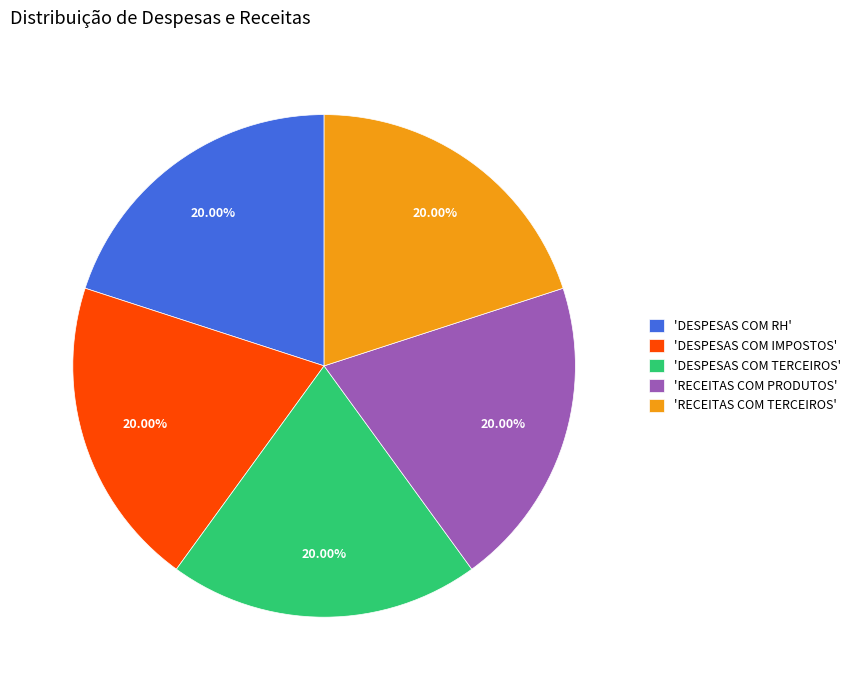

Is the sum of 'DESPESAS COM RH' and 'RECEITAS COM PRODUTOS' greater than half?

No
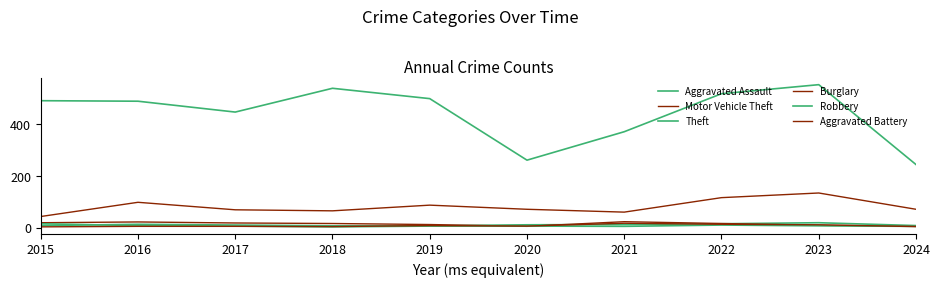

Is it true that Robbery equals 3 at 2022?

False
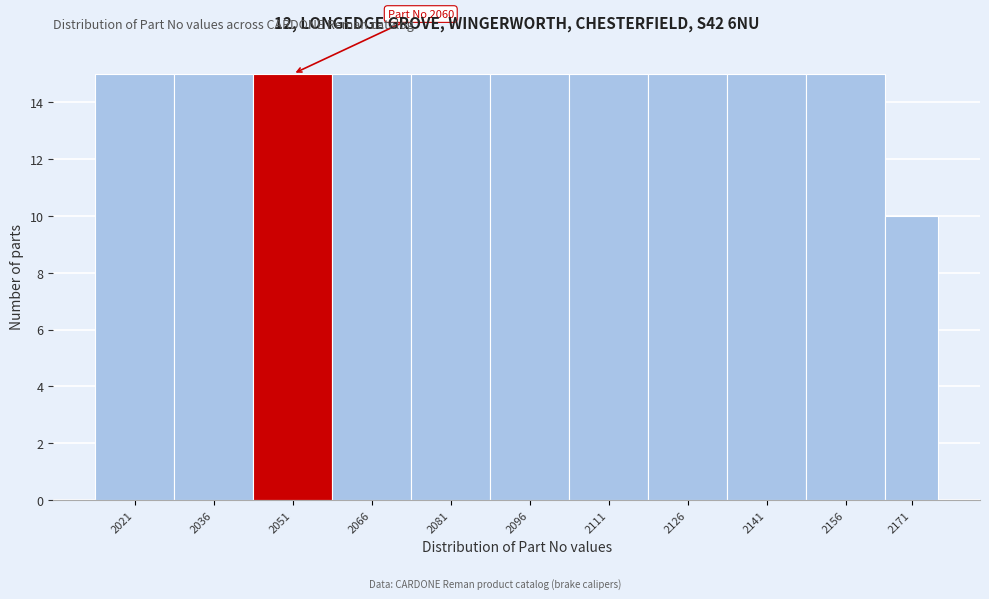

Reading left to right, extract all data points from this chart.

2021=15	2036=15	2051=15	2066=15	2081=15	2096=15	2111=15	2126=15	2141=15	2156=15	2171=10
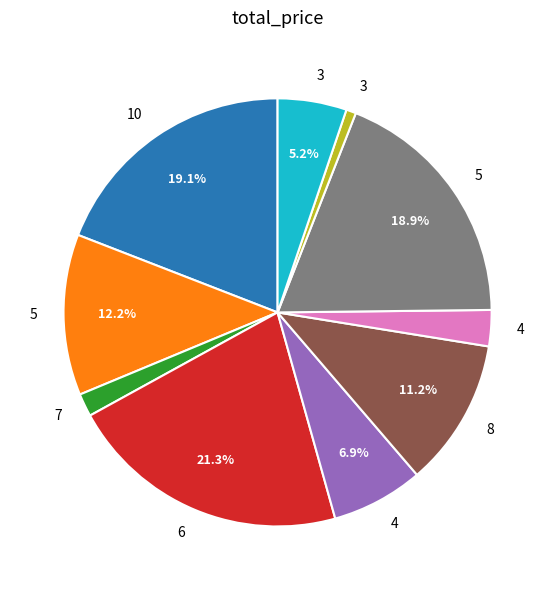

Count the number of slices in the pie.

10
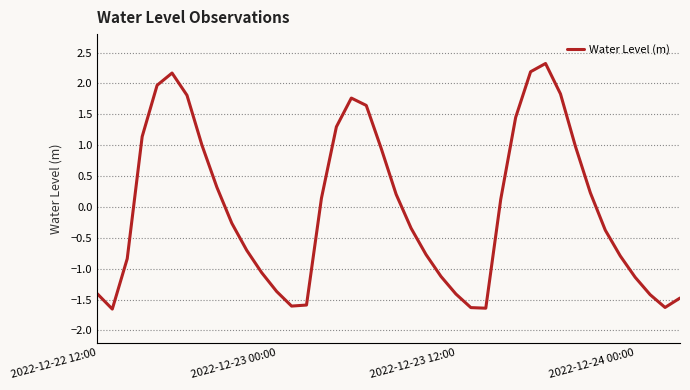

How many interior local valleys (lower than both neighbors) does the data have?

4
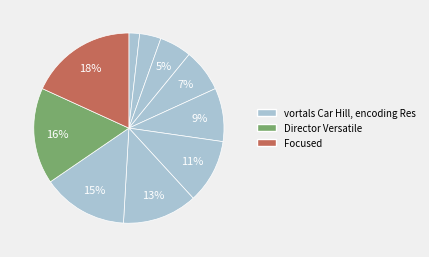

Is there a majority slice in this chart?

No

============================================================

• **Your goal**:
Swap every "chart" in the data above for "graph", leaving everything else unchanged. Leave out the pictures.

• **Response below**:
Is the sum of 'DESPESAS COM RH' and 'RECEITAS COM PRODUTOS' greater than half?

No

Is it true that Robbery equals 3 at 2022?

False

Reading left to right, extract all data points from this graph.

2021=15	2036=15	2051=15	2066=15	2081=15	2096=15	2111=15	2126=15	2141=15	2156=15	2171=10

Count the number of slices in the pie.

10

How many interior local valleys (lower than both neighbors) does the data have?

4

Is there a majority slice in this graph?

No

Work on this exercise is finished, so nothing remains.